Review: ‘Paris 36'

"Paris 36" (or "Faubourg 36") looks and smells like Oscar bait (but without the soulless posturing of, say, "The Curious Case of Benjamin Button"), so it's a bit of a surprise that the French-language film opens against early spring veg-out fare like "The Fast and The Furious" part pi and "Adventureland" this weekend. Forget any "Moulin Rouge" knee-jerk reactions; you aren't in Baz's Paris, but this "Paris" is thrilling in many ways.

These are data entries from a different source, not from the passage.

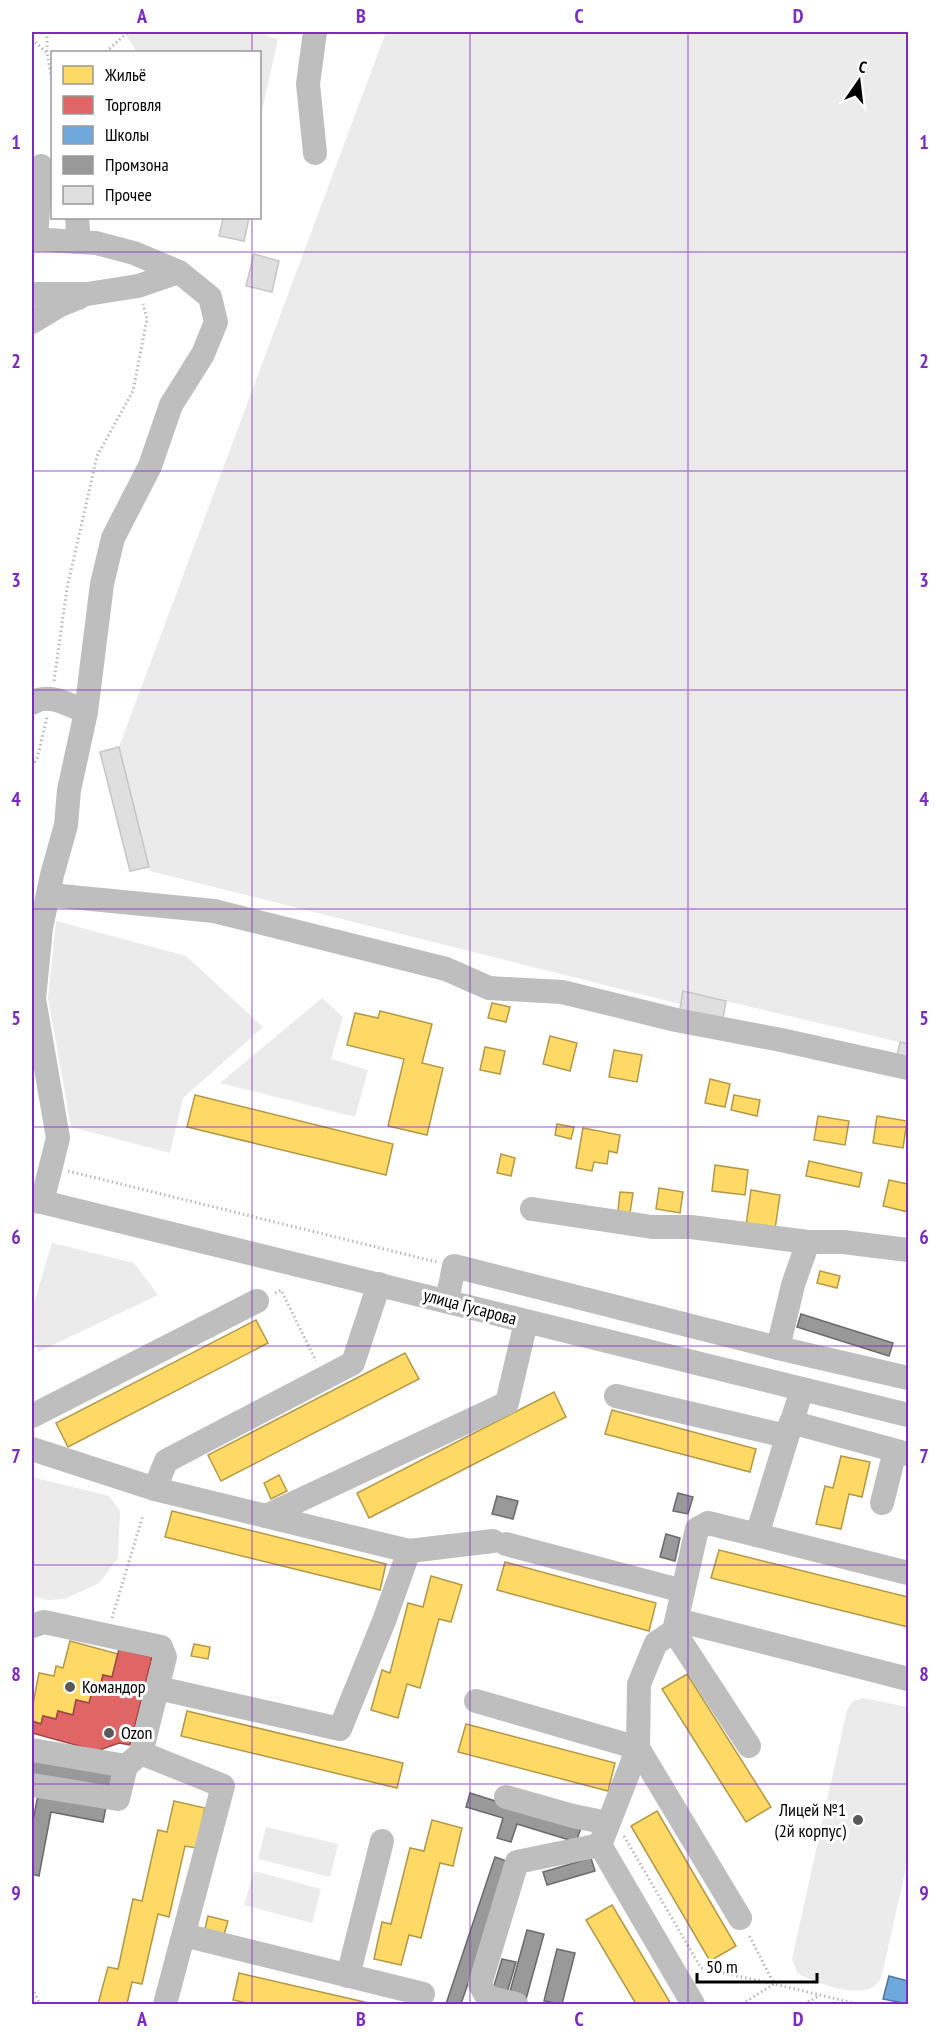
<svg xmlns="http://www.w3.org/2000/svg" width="940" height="2036" font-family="'PT Sans Narrow',sans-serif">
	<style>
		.green { fill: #ebebeb }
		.homes { fill: #ffd966; stroke: #b29847; stroke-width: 1.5 }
		.shops { fill: #e06666; stroke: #9d4747; stroke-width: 1.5 }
		.schools { fill: #6fa8dc; stroke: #4e769a; stroke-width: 1.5 }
		.industry { fill: #999; stroke: #6b6b6b; stroke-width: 1.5 }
		.building { fill: #dfdfdf; stroke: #c6c6c6; stroke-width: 1.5 }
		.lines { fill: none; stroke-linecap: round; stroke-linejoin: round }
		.path { stroke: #b9b9b9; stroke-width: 3; stroke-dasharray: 1.5 3; stroke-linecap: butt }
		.minor { stroke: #bebebe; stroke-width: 24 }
		.grid { fill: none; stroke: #7b2cbf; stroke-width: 1.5; stroke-opacity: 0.55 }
		.poi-dot { fill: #595959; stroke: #fff; stroke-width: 2 }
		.labels { text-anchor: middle; stroke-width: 6; stroke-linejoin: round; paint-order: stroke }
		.street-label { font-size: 18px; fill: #000; stroke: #fff }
		.poi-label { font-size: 18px; fill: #000; stroke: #fff; text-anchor: start }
		.neatline { fill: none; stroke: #7b2cbf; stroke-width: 2 }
		.grid-label { font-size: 20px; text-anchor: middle; font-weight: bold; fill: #7b2cbf }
	</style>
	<rect width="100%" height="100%" fill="#fff"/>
	<g class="green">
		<polygon points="124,32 255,32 278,39 261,115 260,52 137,52"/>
		<polygon points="386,32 908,32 908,1044 683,991 680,1004 150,871 119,747"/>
		<polygon points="56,921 186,956 263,1027 183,1098 170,1153 71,1127 48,998"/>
		<polygon points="322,998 343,1017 331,1059 368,1070 355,1117 220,1083"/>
		<polygon points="52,1243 134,1263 158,1295 38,1352 32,1333 32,1310"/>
		<polygon points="32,1477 109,1496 120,1511 118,1558 99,1583 65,1599 48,1600 32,1596"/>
		<path d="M863 1698 908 1707V1859L881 1979C878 1982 875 1986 871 1988 854 1997 813 1982 797 1973L792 1959 847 1710 853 1701Z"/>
		<polygon points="266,1827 338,1844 330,1877 258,1859"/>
		<polygon points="254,1871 321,1889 312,1923 244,1905"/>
	</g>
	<g class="homes">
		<polygon points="492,1003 510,1007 506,1022 488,1018"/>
		<polygon points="380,1011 432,1024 422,1063 443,1068 427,1135 388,1126 404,1059 347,1045 355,1013 378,1018"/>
		<polygon points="550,1036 577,1043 570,1071 543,1064"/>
		<polygon points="485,1047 505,1051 500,1074 480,1070"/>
		<polygon points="614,1050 642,1055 637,1082 609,1077"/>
		<polygon points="710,1079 730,1084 725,1107 705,1103"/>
		<polygon points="195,1095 393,1144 386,1175 187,1127"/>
		<polygon points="734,1095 760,1100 757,1116 731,1110"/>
		<polygon points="818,1116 849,1121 845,1145 814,1140"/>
		<polygon points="877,1116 907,1121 903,1148 873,1143"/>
		<polygon points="557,1124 574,1127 571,1139 555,1135"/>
		<polygon points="583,1128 620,1135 617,1153 609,1151 607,1164 594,1162 592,1171 576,1168"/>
		<polygon points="501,1154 515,1158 511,1176 497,1173"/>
		<polygon points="809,1161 862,1173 859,1187 806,1176"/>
		<polygon points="715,1165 748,1170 745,1195 712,1191"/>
		<polygon points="889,1180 908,1184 908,1212 883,1206"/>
		<polygon points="659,1188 683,1192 680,1213 656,1209"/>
		<polygon points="751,1190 780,1195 775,1229 746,1225"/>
		<polygon points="620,1192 633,1193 630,1213 618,1211"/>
		<polygon points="820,1271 840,1276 837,1288 817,1283"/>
		<polygon points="256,1320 268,1343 68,1447 56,1423"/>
		<polygon points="405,1353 419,1379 221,1481 208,1455"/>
		<polygon points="554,1392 566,1417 369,1518 357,1493"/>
		<polygon points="612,1410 756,1449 750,1472 605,1434"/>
		<polygon points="841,1456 870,1462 862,1497 849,1494 841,1529 816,1524 825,1486 833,1488"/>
		<polygon points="279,1475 287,1491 271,1499 264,1483"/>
		<polygon points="172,1511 386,1564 380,1590 165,1537"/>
		<polygon points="719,1550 908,1597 908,1627 711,1578"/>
		<polygon points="505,1562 656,1603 649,1631 497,1590"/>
		<polygon points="431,1576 462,1585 451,1622 439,1619 420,1688 407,1684 398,1718 371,1710 382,1670 390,1673 408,1603 423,1607"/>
		<polygon points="70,1641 118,1654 112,1677 103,1675 99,1690 93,1688 89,1703 76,1700 73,1715 58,1711 56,1719 43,1716 41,1724 32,1721 32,1709 39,1673 54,1676 56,1666 63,1668"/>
		<polygon points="194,1644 210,1647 208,1659 191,1656"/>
		<polygon points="687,1674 771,1807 746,1822 662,1689"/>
		<polygon points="187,1711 403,1763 397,1788 181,1736"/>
		<polygon points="466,1724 615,1763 608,1791 458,1752"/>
		<polygon points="174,1801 205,1808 196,1848 185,1846 169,1917 158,1914 142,1984 132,1982 127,2004 98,2004 108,1967 118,1969 133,1899 142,1901 158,1830 167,1832"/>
		<polygon points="657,1811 736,1946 710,1961 631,1826"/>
		<polygon points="432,1820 462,1828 453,1866 440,1863 421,1938 409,1935 401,1965 374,1959 382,1922 391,1924 410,1848 424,1851"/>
		<polygon points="612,1905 671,2004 636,2004 586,1920"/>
		<polygon points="208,1916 228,1921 223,1938 204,1933"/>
		<polygon points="239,1973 373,2004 252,2004 233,2000"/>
	</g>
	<polygon class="shops" points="119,1649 152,1657 130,1745 119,1743 97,1751 32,1733 32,1721 41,1724 43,1716 56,1719 58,1711 73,1715 76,1700 89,1703 93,1688 99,1690 103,1675 112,1677"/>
	<polygon class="schools" points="889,1976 908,1981 908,2004 883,1999"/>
	<g class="industry">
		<polygon points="801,1314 893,1343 889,1356 797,1327"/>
		<polygon points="678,1493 693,1497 688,1514 673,1511"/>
		<polygon points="497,1496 518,1501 513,1519 492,1514"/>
		<polygon points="666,1534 680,1538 675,1561 660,1557"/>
		<polygon points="32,1760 113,1773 111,1788 32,1775"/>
		<polygon points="470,1793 581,1828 576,1842 517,1824 511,1842 497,1838 503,1818 466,1807"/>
		<polygon points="38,1795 106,1807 103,1822 51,1812 39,1876 32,1874 32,1825"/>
		<polygon points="495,1857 509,1862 461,2004 446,2004"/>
		<polygon points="591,1858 595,1871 547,1885 543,1872"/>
		<polygon points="527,1930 544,1934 526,1999 509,1995"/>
		<polygon points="557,1949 575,1953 562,2004 544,2001"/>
		<polygon points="502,1959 516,1962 507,1993 493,1989"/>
	</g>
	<g class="building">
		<polygon points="223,218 249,218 244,241 219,236"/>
		<polygon points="254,254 279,261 272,292 246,286"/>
		<polygon points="119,747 149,867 130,871 100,752"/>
		<polygon points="683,991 726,1001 722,1024 679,1014"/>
		<polygon points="900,1042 908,1044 908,1063 896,1060"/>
	</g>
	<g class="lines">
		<g class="path">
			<polyline points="47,32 47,53 52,80"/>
			<polyline points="32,39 47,53"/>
			<polyline points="106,52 128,32"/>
			<polyline points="54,681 67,588 97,456 133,391 147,319 143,304"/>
			<polyline points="32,766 37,759 47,717"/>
			<polyline points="68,1171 437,1262"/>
			<polyline points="275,1293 281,1290 316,1361"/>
			<polyline points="112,1618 143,1515"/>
			<polyline points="624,1836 701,1968 774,1984 858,2004"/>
			<polyline points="32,1988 40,2004"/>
			<polyline points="742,2004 774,1984 749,1935"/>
			<polyline points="804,2004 819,1996"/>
		</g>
		<g class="minor">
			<polyline points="315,153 308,84 315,32"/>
			<polyline points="32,239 79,242"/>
			<polyline points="36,239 41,166"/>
			<polyline points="32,294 87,294 138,286 179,272"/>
			<polyline points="32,322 60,305 80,297"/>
			<path d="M32 703C48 692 69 705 86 712"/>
			<polyline points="49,892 61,896 214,911 446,969 489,988 562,992 676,1020 781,1040 908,1068"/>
			<polyline points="32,1201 42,1202 908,1415"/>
			<polyline points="42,1202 58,1138 34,999 41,928 52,875 66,825 69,790 86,712 102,584 113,538 150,466 171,405 203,354 216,322 210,297 179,272 134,253 96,243 79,242 77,218"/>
			<polyline points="532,1209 652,1227 691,1227 808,1242 843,1242 908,1250"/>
			<polyline points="447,1301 454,1266 778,1348 908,1378"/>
			<polyline points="778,1348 793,1285 808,1242"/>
			<polyline points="616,1396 786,1436 791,1422 908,1454"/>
			<polyline points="32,1416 257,1301"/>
			<polyline points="32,1449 155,1489 409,1551 384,1621 340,1729 158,1688"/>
			<polyline points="155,1489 166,1461 353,1363 379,1284"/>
			<polyline points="882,1503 895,1451"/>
			<polyline points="266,1516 507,1403 526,1322"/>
			<polyline points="757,1535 908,1573"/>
			<polyline points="506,1544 683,1591"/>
			<polyline points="409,1551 493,1541"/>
			<polyline points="677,1620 908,1679"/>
			<polyline points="32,1626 44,1622 161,1647 165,1657 141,1753 126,1766 32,1750"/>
			<polyline points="674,1631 749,1746"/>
			<polyline points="476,1701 638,1748 740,1918"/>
			<polyline points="141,1753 223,1786 165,2004"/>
			<polyline points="32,1785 118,1799 126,1766"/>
			<polyline points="506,1797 573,1816 608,1823"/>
			<polyline points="184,1935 423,1994"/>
			<polyline points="348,1976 382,1841"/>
			<polyline points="516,2004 487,1997 480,1984 517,1862 600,1845"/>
			<polyline points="693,2004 600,1845 638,1748 639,1684 656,1643 674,1631 697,1529 708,1523 757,1535 802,1389"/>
		</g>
	</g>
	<path class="grid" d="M252 32V52M470 32V2004M688 32V2004M252 218V2004M32 252H908M32 471H908M32 690H908M32 909H908M32 1127H908M32 1346H908M32 1565H908M32 1784H908"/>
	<g class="poi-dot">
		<circle cx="70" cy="1687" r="6"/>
		<circle cx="109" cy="1733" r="6"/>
		<circle cx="858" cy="1820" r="6"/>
	</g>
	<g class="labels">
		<g class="street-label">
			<text transform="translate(470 1307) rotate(15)" y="6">улица Гусарова</text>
		</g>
		<g class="poi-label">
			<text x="82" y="1693">Командор</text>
			<text x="121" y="1739">Ozon</text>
			<text x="846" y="1816" text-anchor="end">Лицей №1<tspan x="846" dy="21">(2й корпус)</tspan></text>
		</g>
	</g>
	<rect width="940" height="2036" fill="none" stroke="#ffffff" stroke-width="66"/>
	<rect x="51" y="51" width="210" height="168" fill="#ffffff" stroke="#999999" stroke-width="1.5"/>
	<rect x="63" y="66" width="30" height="18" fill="#ffd966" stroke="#999999" stroke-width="1.5"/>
	<text x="105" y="81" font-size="18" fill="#000000">Жильё</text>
	<rect x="63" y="96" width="30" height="18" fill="#e06666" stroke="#999999" stroke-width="1.5"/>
	<text x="105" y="111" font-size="18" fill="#000000">Торговля</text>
	<rect x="63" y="126" width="30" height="18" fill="#6fa8dc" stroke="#999999" stroke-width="1.5"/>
	<text x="105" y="141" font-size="18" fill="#000000">Школы</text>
	<rect x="63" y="156" width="30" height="18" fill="#999999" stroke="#999999" stroke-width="1.5"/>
	<text x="105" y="171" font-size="18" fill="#000000">Промзона</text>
	<rect x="63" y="186" width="30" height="18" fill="#dfdfdf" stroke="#999999" stroke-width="1.5"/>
	<text x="105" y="201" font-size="18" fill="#000000">Прочее</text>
	<g transform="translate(859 81) rotate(14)" stroke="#ffffff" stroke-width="4.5" paint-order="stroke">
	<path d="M0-4.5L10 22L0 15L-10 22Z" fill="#000000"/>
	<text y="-9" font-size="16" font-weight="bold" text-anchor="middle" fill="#000000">С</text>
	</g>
	<path d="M697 1973v9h120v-9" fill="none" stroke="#000000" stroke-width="3"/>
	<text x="706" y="1973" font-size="18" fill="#000000" stroke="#ffffff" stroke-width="4.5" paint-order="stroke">50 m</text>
	<rect x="33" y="33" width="874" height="1970" class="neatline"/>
	<g class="grid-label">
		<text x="142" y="23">A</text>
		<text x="361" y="23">B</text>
		<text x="579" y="23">C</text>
		<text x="798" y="23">D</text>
		<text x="16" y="149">1</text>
		<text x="924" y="149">1</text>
		<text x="16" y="368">2</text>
		<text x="924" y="368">2</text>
		<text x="16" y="587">3</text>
		<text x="924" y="587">3</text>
		<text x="16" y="806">4</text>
		<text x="924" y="806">4</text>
		<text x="16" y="1025">5</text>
		<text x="924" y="1025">5</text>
		<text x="16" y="1244">6</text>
		<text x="924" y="1244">6</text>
		<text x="16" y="1463">7</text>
		<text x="924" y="1463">7</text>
		<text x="16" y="1681">8</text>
		<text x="924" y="1681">8</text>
		<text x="16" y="1900">9</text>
		<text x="924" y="1900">9</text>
		<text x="142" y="2026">A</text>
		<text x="361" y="2026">B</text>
		<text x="579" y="2026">C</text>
		<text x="798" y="2026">D</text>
	</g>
</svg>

Mostly set in and around a music hall called Chansonia in pre-war Paris the film offers a lively take on some dark subject matter with the central hub of characters being touched by the fight for worker's rights (though the strikers shouting "grève" are nearly farcical when put in the context of the country's reputation for recreational strikes), and the rise of fascism. Scenes of the fascist are almost jarring in their vulgarity given the sweet patina given to most of the events of the film. But that is the type of film this is — a cinematic version of the messy vaudeville shows the principal characters stage in their theatre, but with much more cohesive results.

The central conceit of the film is that it is a period drama wrapped in a murder mystery. When first we meet Pigoil (Gérard Jugnot), a stage hand at the theatre, he has been arrested for murder and is sitting in the police station. The inspector remarks, he "doesn't look a killer." And the audience has to agree; Jugnot portrays the wounded Pigoil with soft wet eyes and you immediately sympathize with him. From here the story begins in flashback, and it's a ripping yarn pinging and ponging from the bright tale of a few old theater hands struggling to revive their beloved Chansonia to gangsters and politics as the twining forces of socialism and fascism struggle for control of the city, the theatre (and the heart of its star attraction — the lovely Douce, played with grace by Nora Arnezeder, who was just 18 during the filming).

There's a suitable sentimentality, an edge of fantasy and musical interludes that all suite the era, subject and story (though it occasionally requires a suspension of disbelief to buy that the rag-tag group of theatre-workers could pull off the elaborate stage sequences). But the extreme violence of a few scenes and dark underpinnings, as well as terrific work from a talented ensemble pull the whole affair far from the silly romp it could have been and ultimately make it much more than the sum of all its wildly divergent parts.